Les étapes du deuil

Les étapes du deuil existent-elles ?

Nombreux sont ceux qui ont entendu parler des étapes du deuil. La modélisation des étapes du deuil est aujourd’hui décriée. La chronologie, le cheminement se fait pourtant par phases. Quelle est leur réalité ? Les différents temps du deuil ne sont pas linéaires, ils sont faits d’allers retours. Ils ne sont pas universels. Dans l’accompagnement de deuil on le constate : quatre étapes du deuil sont repérables, qui sont plus des temps, des phases non linéaires, sont identifiables. Les connaître donne des repères. Les induire, les imposer serait normatif.

Comment ça se passe, un deuil ?

Quel est ce sentiment irréel qui peut survenir à la mort d’un proche ?

D’après le cheminement des étapes, des temps du deuil, la personne en deuil traverse souvent une première période de choc, de sidération qui, comme une anesthésie, protège très brièvement de la réalité violente de la perte. Parfois, après quelques semaines, cet état se prolonge. Un soutien spécifique pourra s’avérer nécessaire, bien qu’on n’en ressente pas toujours le besoin.

Comment se fait-il que parfois, les premiers mois, le chagrin semble tenu à distance ?
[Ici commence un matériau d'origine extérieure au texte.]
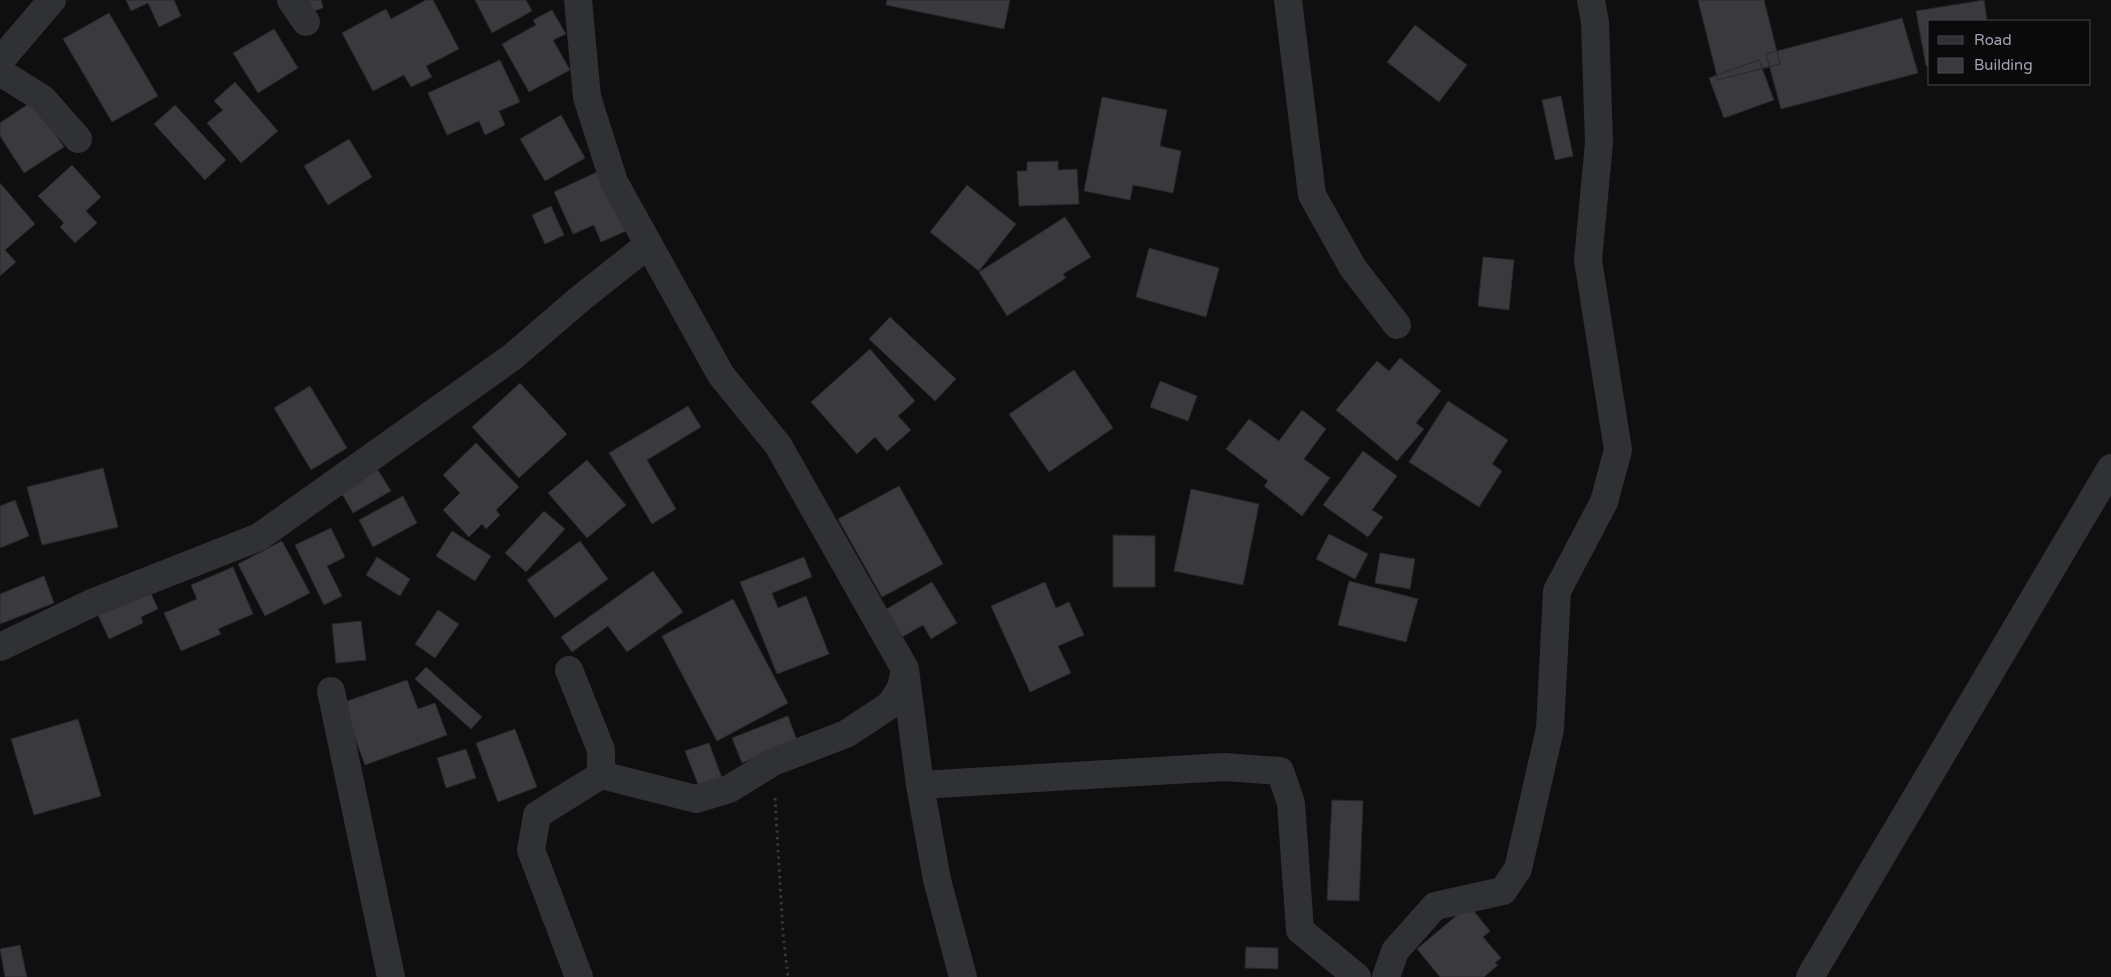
<svg xmlns="http://www.w3.org/2000/svg" width="2111" height="977" font-family="'Varela Round',sans-serif">
<style>
.building{fill:#39393e;stroke:#29292d}
.lines{fill:none;stroke-linecap:round;stroke-linejoin:round}
.path{stroke:#36373c;stroke-width:3;stroke-dasharray:2.5 4;stroke-linecap:butt}
.street{stroke:#303135;stroke-width:28}
</style>
<rect width="100%" height="100%" fill="#0f0f10"/>
<path class="building" d="M 126,0 L 174,0 L 181,16 L 159,27 L 148,3 L 131,11 Z
M 298,0 L 321,0 L 323,8 L 303,14 Z
M 426,0 L 433,0 L 459,49 L 426,66 L 432,77 L 411,87 L 404,75 L 373,91 L 342,33 L 386,9 L 391,19 Z
M 475,0 L 526,0 L 532,11 L 492,33 Z
M 887,0 L 1010,0 L 1004,29 L 886,5 Z
M 1698,0 L 1764,0 L 1780,64 L 1718,80 Z
M 1984,0 L 1987,21 L 1930,21 L 1930,66 L 1926,66 L 1916,11 Z
M 552,10 L 566,34 L 553,40 L 570,70 L 529,92 L 502,44 L 536,25 L 533,20 Z
M 109,13 L 158,96 L 112,122 L 63,39 Z
M 1902,18 L 1918,73 L 1781,109 L 1766,54 Z
M 1415,25 L 1467,65 L 1439,102 L 1387,62 Z
M 274,29 L 298,68 L 258,93 L 233,53 Z
M 500,60 L 520,102 L 499,111 L 505,125 L 485,135 L 479,121 L 447,135 L 428,93 Z
M 1759,60 L 1774,100 L 1724,118 L 1709,78 Z
M 235,82 L 278,131 L 241,163 L 207,123 L 223,110 L 214,101 Z
M 1561,96 L 1573,156 L 1555,160 L 1542,100 Z
M 1102,97 L 1167,110 L 1160,146 L 1181,151 L 1173,193 L 1133,185 L 1130,200 L 1084,191 Z
M 33,101 L 64,147 L 24,173 L 0,136 L 0,123 Z
M 175,105 L 226,160 L 205,180 L 154,124 Z
M 561,115 L 585,158 L 545,181 L 520,139 Z
M 349,139 L 372,177 L 328,205 L 304,166 Z
M 1058,161 L 1058,170 L 1077,169 L 1079,204 L 1019,206 L 1017,171 L 1027,171 L 1027,162 Z
M 72,165 L 101,197 L 86,211 L 97,223 L 75,243 L 60,227 L 64,223 L 38,196 Z
M 599,171 L 626,231 L 601,242 L 594,225 L 573,234 L 554,192 Z
M 0,183 L 35,224 L 5,250 L 16,262 L 0,276 Z
M 967,185 L 1016,224 L 979,271 L 930,232 Z
M 551,206 L 564,235 L 545,244 L 532,215 Z
M 1065,217 L 1091,257 L 1063,274 L 1066,278 L 1007,316 L 979,272 Z
M 1149,248 L 1219,268 L 1206,317 L 1136,297 Z
M 1483,257 L 1514,260 L 1509,310 L 1478,306 Z
M 890,317 L 956,379 L 935,401 L 869,339 Z
M 870,349 L 915,401 L 898,416 L 911,430 L 887,451 L 875,437 L 857,454 L 811,402 Z
M 1400,358 L 1441,391 L 1416,423 L 1424,429 L 1397,461 L 1336,410 L 1377,361 L 1389,371 Z
M 1074,370 L 1113,428 L 1049,472 L 1009,414 Z
M 1160,381 L 1197,396 L 1188,421 L 1150,407 Z
M 520,383 L 567,434 L 519,478 L 472,427 Z
M 310,386 L 347,448 L 311,470 L 274,408 Z
M 1448,401 L 1508,440 L 1492,464 L 1502,471 L 1479,507 L 1409,462 Z
M 688,406 L 701,427 L 647,460 L 676,509 L 652,524 L 609,453 Z
M 1302,410 L 1326,429 L 1304,459 L 1330,478 L 1302,516 L 1264,486 L 1268,481 L 1226,449 L 1249,419 L 1279,441 Z
M 476,443 L 519,487 L 496,510 L 500,515 L 486,529 L 482,524 L 469,537 L 443,510 L 460,493 L 443,475 Z
M 1363,451 L 1397,476 L 1372,510 L 1383,517 L 1368,537 L 1323,505 Z
M 587,460 L 626,505 L 587,538 L 548,493 Z
M 103,468 L 118,527 L 42,545 L 27,487 Z
M 378,470 L 391,491 L 353,513 L 341,492 Z
M 899,486 L 943,564 L 882,597 L 838,519 Z
M 1191,489 L 1259,504 L 1243,585 L 1174,571 Z
M 403,496 L 417,523 L 373,547 L 359,520 Z
M 15,500 L 29,536 L 0,548 L 0,506 Z
M 544,511 L 565,529 L 526,572 L 505,553 Z
M 331,528 L 345,557 L 327,566 L 342,596 L 324,605 L 295,545 Z
M 452,531 L 491,556 L 475,581 L 436,556 Z
M 1329,534 L 1368,554 L 1355,579 L 1316,559 Z
M 1113,535 L 1155,536 L 1155,587 L 1113,587 Z
M 282,541 L 310,593 L 265,616 L 238,564 Z
M 580,541 L 608,579 L 555,618 L 527,580 Z
M 1380,553 L 1415,559 L 1410,589 L 1375,583 Z
M 377,557 L 410,579 L 400,596 L 366,575 Z
M 804,557 L 812,577 L 772,593 L 778,608 L 806,596 L 829,654 L 777,674 L 740,582 Z
M 233,567 L 253,614 L 218,629 L 221,634 L 181,651 L 164,613 L 197,599 L 191,585 Z
M 653,571 L 683,612 L 627,652 L 608,626 L 572,652 L 561,637 Z
M 44,576 L 54,603 L 0,624 L 0,594 Z
M 1349,581 L 1418,599 L 1406,642 L 1338,625 Z
M 932,582 L 957,623 L 931,639 L 923,625 L 902,637 L 885,610 Z
M 1045,582 L 1056,608 L 1069,602 L 1084,635 L 1058,646 L 1071,673 L 1030,692 L 991,606 Z
M 150,591 L 158,609 L 141,617 L 143,623 L 109,639 L 96,611 Z
M 733,599 L 788,703 L 717,741 L 662,636 Z
M 438,610 L 459,624 L 435,658 L 415,644 Z
M 361,621 L 366,660 L 336,663 L 332,624 Z
M 426,667 L 482,717 L 471,729 L 415,679 Z
M 407,680 L 418,709 L 435,703 L 447,735 L 365,765 L 342,703 Z
M 788,716 L 797,741 L 742,763 L 732,738 Z
M 78,719 L 101,796 L 34,815 L 11,739 Z
M 515,729 L 537,787 L 498,802 L 476,743 Z
M 709,743 L 722,778 L 699,787 L 685,751 Z
M 466,749 L 476,778 L 446,788 L 437,758 Z
M 1332,800 L 1363,801 L 1359,901 L 1327,900 Z
M 1469,905 L 1490,931 L 1483,937 L 1501,958 L 1495,963 L 1498,965 L 1484,977 L 1440,977 L 1417,949 Z
M 20,945 L 27,977 L 5,977 L 0,949 Z
M 1246,947 L 1278,948 L 1278,969 L 1245,968 Z"/>
<g class="lines">
<path class="path" d="M 775,798 L 783,933 L 788,977"/>
<path class="street" d="M 291,0 L 306,22
M 578,0 L 587,97 L 614,182 L 721,375 L 778,445 L 905,669 L 920,785 L 937,880 L 963,977
M 1288,0 L 1312,195 L 1353,268 L 1397,325
M 0,61 L 52,0
M 0,72 L 43,99 L 78,139
M 0,647 L 94,602 L 259,537 L 511,358 L 581,298 L 648,245
M 569,670 L 601,750 L 601,775 L 537,815 L 531,850 L 579,977
M 331,691 L 391,977
M 601,775 L 696,799 L 729,789 L 773,762 L 846,734 L 890,705 L 901,688 L 905,670
M 920,785 L 1225,767 L 1280,771 L 1291,803 L 1300,930 L 1357,977
M 1386,977 L 1395,951 L 1435,906 L 1503,891 L 1518,869 L 1550,729 L 1557,591 L 1604,502 L 1618,450 L 1588,260 L 1599,143 L 1595,22 L 1591,0
M 1810,977 L 2111,468"/>
</g>
<rect x="1928" y="20" width="162" height="65" fill="#0a0a0b" stroke="#46484e"/>
<rect x="1938" y="36" width="25" height="8" fill="#303135" stroke="#46484e"/>
<text x="1974" y="45" font-size="15" fill="#a0a4b2">Road</text>
<rect x="1938" y="58" width="25" height="15" fill="#39393e" stroke="#46484e"/>
<text x="1974" y="70" font-size="15" fill="#a0a4b2">Building</text>
</svg>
Une période peut suivre où la personne en deuil vit une recherche de l’autre, de son odeur, de sa voix, de son image… Les liens extérieurs sont entretenus et la soutiennent, malgré des périodes de chagrin profond.

Après quelques mois, la douleur peut submerger. Est-ce normal ?

Combien de temps vais-je souffrir, me sentir à ce point amputé ?

Le temps central du deuil est celui du «vécu dépressif» lié à la disparition. Longue et douloureuse, c’est une étape du deuil nécessaire qui montre que le chemin se fait. La douleur est alors frontale. Les sentiments de perte, de vide, de manque, de solitude, de chaos sont envahissants. L’anniversaire du décès peut raviver le choc et la douleur. Surviennent souvent des troubles de l’appétit, du sommeil, de l’humeur, des questionnements sur le sens de l’existence, des difficultés à prendre des décisions qui sont tout à fait normales. Inquiet et impuissant, l’entourage peut ne pas parvenir à comprendre. Il pousse à «passer à autre chose», «sortir», réinvestir l’avenir, donner tous les vêtements, sans laisser à la personne en deuil le temps dont elle a besoin. Le vécu intérieur devient alors tabou et les émotions enfouies, cachées peuvent conduire à un isolement. Durant cette étape du deuil, le soutien associatif peut être aidant.

Comment l’apaisement survient-il ?

Peu à peu s’installe une période de reconstruction, de réappropriation de soi. On ressent un apaisement, discret puis certain. La cicatrisation se fait, le lien au défunt devient intérieur, le rapport aux autres, au monde, à soi est redéfini. Si pourtant une souffrance liée à des non-dits, des conflits avec le défunt ou le sentiment de perte d’identité perdurent, le soutien thérapeutique d’un professionnel peut être nécessaire pour accompagner la personne jusqu’à cette dernière étape du deuil.